The agency also said the new requirements will help growers reduce their reliance on imported goods.
The release says that the U-shaped containers, which are made from paper or other plastic, should be made of a material that will not contaminate the flowers.
The paper or plastic should be used only when absolutely necessary, and it should be waterproof.
The U-shape container must also not be smaller than a U-ring, and the bottom should be no smaller than 2.5 inches by 1.5 feet.
The U-shell must be 3.5 to 4 inches wide and 1.8 inches deep.
The plants must be allowed to dry completely before they are placed in the container.
The plant and plant leaves must be removed from the container at the end of the storage period.
The flowers and fruits should be allowed a maximum of 1 week in the air.

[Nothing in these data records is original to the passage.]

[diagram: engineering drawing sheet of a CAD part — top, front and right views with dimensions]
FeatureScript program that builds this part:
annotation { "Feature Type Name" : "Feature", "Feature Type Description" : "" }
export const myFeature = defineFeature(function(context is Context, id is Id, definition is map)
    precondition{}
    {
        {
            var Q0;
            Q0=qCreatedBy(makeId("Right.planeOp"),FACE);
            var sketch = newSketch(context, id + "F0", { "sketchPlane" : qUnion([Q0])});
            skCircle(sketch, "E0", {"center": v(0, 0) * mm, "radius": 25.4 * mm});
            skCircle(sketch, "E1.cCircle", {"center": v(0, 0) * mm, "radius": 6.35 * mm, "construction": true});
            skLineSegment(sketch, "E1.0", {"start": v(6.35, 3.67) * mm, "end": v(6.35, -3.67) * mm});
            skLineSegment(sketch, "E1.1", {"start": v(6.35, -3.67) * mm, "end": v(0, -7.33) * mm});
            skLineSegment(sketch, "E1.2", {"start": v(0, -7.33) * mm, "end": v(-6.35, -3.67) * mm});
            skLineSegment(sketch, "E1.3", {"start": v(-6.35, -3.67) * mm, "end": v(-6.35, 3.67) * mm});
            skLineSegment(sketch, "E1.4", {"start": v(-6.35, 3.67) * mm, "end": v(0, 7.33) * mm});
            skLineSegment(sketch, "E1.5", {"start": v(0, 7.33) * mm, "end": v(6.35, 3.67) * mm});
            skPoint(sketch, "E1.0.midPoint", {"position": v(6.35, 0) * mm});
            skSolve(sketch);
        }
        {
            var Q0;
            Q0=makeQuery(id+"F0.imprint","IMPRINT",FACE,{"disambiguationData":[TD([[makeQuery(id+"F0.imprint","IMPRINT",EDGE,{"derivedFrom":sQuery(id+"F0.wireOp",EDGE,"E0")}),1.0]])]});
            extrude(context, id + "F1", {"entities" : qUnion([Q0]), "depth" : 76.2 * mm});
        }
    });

The air should be maintained at a constant temperature of 60 degrees Fahrenheit.
If the plant or plant leaves become infected with any organism, USDA recommends that it be destroyed, either by a chemical disinfectant or by a hot water spray or steam disinfectant.
The products of flower production must be handled properly and properly packaged.
They must be protected from heat, light, and moisture, and they should be cleaned before use.
USDA says florist-produced floral products should be stored and used in accordance with USDA guidelines and the rules of the U, C, and D plants.
Flower growers must maintain proper pest control plans, and floristry must follow the standards of the USDA.
This is not the first year that USDA has made these rules.
In May, it also said that flower growers would be required to follow guidelines for the protection of animals from parasites, as well as for the preservation of animal specimens and the collection of biological samples.